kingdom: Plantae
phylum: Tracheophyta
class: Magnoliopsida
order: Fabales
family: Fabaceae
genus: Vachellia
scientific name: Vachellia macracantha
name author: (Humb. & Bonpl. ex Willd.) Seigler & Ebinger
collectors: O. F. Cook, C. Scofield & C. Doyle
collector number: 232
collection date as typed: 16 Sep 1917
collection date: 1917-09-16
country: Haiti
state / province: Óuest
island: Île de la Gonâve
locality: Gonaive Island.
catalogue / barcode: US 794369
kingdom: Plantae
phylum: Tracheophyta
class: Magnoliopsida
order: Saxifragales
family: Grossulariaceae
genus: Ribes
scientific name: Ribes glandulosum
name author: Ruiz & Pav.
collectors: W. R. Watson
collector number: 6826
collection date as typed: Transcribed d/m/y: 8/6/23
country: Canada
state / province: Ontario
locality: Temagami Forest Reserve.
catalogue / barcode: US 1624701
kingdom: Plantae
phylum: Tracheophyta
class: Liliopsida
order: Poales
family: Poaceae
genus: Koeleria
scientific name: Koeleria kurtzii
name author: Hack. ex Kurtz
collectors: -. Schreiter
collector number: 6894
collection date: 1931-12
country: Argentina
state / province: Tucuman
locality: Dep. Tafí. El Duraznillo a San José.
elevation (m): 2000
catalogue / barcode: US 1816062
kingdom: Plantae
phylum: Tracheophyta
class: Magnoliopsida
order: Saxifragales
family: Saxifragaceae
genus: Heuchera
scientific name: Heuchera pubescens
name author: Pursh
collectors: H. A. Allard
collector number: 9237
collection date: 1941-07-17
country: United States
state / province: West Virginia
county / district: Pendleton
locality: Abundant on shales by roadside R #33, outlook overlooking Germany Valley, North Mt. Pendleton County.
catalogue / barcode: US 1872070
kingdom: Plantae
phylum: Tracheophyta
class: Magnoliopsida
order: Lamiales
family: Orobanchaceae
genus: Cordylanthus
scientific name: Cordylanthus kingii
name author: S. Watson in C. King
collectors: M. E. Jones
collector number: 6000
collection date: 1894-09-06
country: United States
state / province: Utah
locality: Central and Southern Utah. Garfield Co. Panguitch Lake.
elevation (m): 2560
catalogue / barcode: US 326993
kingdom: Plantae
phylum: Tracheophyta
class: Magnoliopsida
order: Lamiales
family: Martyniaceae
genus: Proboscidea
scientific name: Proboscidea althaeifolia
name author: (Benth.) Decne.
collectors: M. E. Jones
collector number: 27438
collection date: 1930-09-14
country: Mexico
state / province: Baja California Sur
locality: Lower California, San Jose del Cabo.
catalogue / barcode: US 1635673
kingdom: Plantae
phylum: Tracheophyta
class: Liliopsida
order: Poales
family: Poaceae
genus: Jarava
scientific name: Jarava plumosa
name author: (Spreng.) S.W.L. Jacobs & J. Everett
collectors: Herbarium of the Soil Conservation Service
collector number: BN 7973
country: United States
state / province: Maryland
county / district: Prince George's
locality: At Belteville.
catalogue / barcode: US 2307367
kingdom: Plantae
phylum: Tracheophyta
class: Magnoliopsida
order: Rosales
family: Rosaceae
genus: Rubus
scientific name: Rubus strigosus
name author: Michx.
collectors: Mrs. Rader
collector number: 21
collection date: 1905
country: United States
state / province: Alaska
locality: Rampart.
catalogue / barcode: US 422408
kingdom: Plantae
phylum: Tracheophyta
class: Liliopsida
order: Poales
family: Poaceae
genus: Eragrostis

******

▸ Written problem
Format every line of the records above as a JSON list of strings, one string per line, and leave out any blank lines.

▸ Output for this exercise
[
  "kingdom: Plantae",
  "phylum: Tracheophyta",
  "class: Magnoliopsida",
  "order: Fabales",
  "family: Fabaceae",
  "genus: Vachellia",
  "scientific name: Vachellia macracantha",
  "name author: (Humb. & Bonpl. ex Willd.) Seigler & Ebinger",
  "collectors: O. F. Cook, C. Scofield & C. Doyle",
  "collector number: 232",
  "collection date as typed: 16 Sep 1917",
  "collection date: 1917-09-16",
  "country: Haiti",
  "state / province: Óuest",
  "island: Île de la Gonâve",
  "locality: Gonaive Island.",
  "catalogue / barcode: US 794369",
  "kingdom: Plantae",
  "phylum: Tracheophyta",
  "class: Magnoliopsida",
  "order: Saxifragales",
  "family: Grossulariaceae",
  "genus: Ribes",
  "scientific name: Ribes glandulosum",
  "name author: Ruiz & Pav.",
  "collectors: W. R. Watson",
  "collector number: 6826",
  "collection date as typed: Transcribed d/m/y: 8/6/23",
  "country: Canada",
  "state / province: Ontario",
  "locality: Temagami Forest Reserve.",
  "catalogue / barcode: US 1624701",
  "kingdom: Plantae",
  "phylum: Tracheophyta",
  "class: Liliopsida",
  "order: Poales",
  "family: Poaceae",
  "genus: Koeleria",
  "scientific name: Koeleria kurtzii",
  "name author: Hack. ex Kurtz",
  "collectors: -. Schreiter",
  "collector number: 6894",
  "collection date: 1931-12",
  "country: Argentina",
  "state / province: Tucuman",
  "locality: Dep. Tafí. El Duraznillo a San José.",
  "elevation (m): 2000",
  "catalogue / barcode: US 1816062",
  "kingdom: Plantae",
  "phylum: Tracheophyta",
  "class: Magnoliopsida",
  "order: Saxifragales",
  "family: Saxifragaceae",
  "genus: Heuchera",
  "scientific name: Heuchera pubescens",
  "name author: Pursh",
  "collectors: H. A. Allard",
  "collector number: 9237",
  "collection date: 1941-07-17",
  "country: United States",
  "state / province: West Virginia",
  "county / district: Pendleton",
  "locality: Abundant on shales by roadside R #33, outlook overlooking Germany Valley, North Mt. Pendleton County.",
  "catalogue / barcode: US 1872070",
  "kingdom: Plantae",
  "phylum: Tracheophyta",
  "class: Magnoliopsida",
  "order: Lamiales",
  "family: Orobanchaceae",
  "genus: Cordylanthus",
  "scientific name: Cordylanthus kingii",
  "name author: S. Watson in C. King",
  "collectors: M. E. Jones",
  "collector number: 6000",
  "collection date: 1894-09-06",
  "country: United States",
  "state / province: Utah",
  "locality: Central and Southern Utah. Garfield Co. Panguitch Lake.",
  "elevation (m): 2560",
  "catalogue / barcode: US 326993",
  "kingdom: Plantae",
  "phylum: Tracheophyta",
  "class: Magnoliopsida",
  "order: Lamiales",
  "family: Martyniaceae",
  "genus: Proboscidea",
  "scientific name: Proboscidea althaeifolia",
  "name author: (Benth.) Decne.",
  "collectors: M. E. Jones",
  "collector number: 27438",
  "collection date: 1930-09-14",
  "country: Mexico",
  "state / province: Baja California Sur",
  "locality: Lower California, San Jose del Cabo.",
  "catalogue / barcode: US 1635673",
  "kingdom: Plantae",
  "phylum: Tracheophyta",
  "class: Liliopsida",
  "order: Poales",
  "family: Poaceae",
  "genus: Jarava",
  "scientific name: Jarava plumosa",
  "name author: (Spreng.) S.W.L. Jacobs & J. Everett",
  "collectors: Herbarium of the Soil Conservation Service",
  "collector number: BN 7973",
  "country: United States",
  "state / province: Maryland",
  "county / district: Prince George's",
  "locality: At Belteville.",
  "catalogue / barcode: US 2307367",
  "kingdom: Plantae",
  "phylum: Tracheophyta",
  "class: Magnoliopsida",
  "order: Rosales",
  "family: Rosaceae",
  "genus: Rubus",
  "scientific name: Rubus strigosus",
  "name author: Michx.",
  "collectors: Mrs. Rader",
  "collector number: 21",
  "collection date: 1905",
  "country: United States",
  "state / province: Alaska",
  "locality: Rampart.",
  "catalogue / barcode: US 422408",
  "kingdom: Plantae",
  "phylum: Tracheophyta",
  "class: Liliopsida",
  "order: Poales",
  "family: Poaceae",
  "genus: Eragrostis"
]